A UN court has ruled that ageing Rwandan genocide suspect Felicien Kabuga is unfit to stand trial.
The Hague-based International Residual Mechanism for Criminal Tribunals said in an order late Tuesday that it “finds… Mr Felicien Kabuga to be unfit to participate meaningfully in his trial and is very unlikely to regain fitness in the future”.
Instead judges are calling for an ‘alternative’ legal procedure that would not end in a conviction.
The 88-year-old man is accused of being a major financier of the 1994 Rwandan genocide.
Félicien Kabuga’s lawyers had argued that he suffered from dementia.
He was arrested in Paris in 2020 after evading capture for 26 years, reportedly moving around East Africa.
This is the first time a court has given such a ruling in a decades-long campaign to bring Rwandan genocide suspects to justice.
In their ruling, judges at a UN war crimes court in The Hague said Mr Kabuga was “unfit to participate meaningfully in his trial and is very unlikely to regain fitness in the future”.
The judges proposed an alternative legal procedure that “resembles a trial as closely as possible, but without the possibility of a conviction”.
The court had paused his trial in March to allow for his health to be assessed. According to court documents, he is 88, although there is some dispute about his precise age.

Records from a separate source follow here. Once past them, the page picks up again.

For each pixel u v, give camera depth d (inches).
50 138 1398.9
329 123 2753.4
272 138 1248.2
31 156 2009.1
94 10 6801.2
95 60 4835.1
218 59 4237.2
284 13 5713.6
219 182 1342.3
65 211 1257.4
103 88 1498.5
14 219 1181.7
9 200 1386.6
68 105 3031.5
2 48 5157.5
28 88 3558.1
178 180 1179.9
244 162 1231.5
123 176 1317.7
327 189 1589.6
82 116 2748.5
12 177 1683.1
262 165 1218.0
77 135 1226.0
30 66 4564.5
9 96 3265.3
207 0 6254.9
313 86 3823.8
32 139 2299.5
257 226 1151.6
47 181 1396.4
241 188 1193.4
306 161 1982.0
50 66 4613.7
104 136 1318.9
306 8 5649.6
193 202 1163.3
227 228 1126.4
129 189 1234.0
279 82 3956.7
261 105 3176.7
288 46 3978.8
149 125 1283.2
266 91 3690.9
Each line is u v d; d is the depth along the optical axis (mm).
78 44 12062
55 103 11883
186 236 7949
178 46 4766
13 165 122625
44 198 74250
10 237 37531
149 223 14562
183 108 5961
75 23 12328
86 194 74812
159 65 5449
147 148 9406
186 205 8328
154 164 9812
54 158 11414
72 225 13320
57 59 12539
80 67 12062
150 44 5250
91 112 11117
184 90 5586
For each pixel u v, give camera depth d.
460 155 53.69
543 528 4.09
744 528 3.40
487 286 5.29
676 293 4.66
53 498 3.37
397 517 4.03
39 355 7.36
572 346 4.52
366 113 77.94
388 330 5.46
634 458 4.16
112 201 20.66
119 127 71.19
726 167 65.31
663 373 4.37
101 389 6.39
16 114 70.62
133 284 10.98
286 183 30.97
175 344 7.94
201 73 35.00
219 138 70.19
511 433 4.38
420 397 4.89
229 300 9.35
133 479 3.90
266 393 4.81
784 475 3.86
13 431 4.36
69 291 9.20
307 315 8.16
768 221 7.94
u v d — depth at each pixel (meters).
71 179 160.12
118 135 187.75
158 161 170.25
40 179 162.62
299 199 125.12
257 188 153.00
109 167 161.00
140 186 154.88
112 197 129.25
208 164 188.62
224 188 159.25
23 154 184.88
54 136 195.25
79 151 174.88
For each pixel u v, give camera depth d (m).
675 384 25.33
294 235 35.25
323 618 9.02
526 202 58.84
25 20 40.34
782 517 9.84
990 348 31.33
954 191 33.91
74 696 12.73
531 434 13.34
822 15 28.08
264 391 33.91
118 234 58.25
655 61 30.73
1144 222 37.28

It is alleged that Mr Kabuga used his large fortune, made in the 1970s tea trade, to buy weapons used to arm the Hutu death squads.
The wealthy businessman is also accused of using his radio station to urge Hutus to kill Tutsis, fuelling the genocide by broadcasting inflammatory hate speech.
French investigators tracked him down to an apartment in Paris where he had been living under a false identity.
The United States had offered a reward of $5m for information leading to his arrest.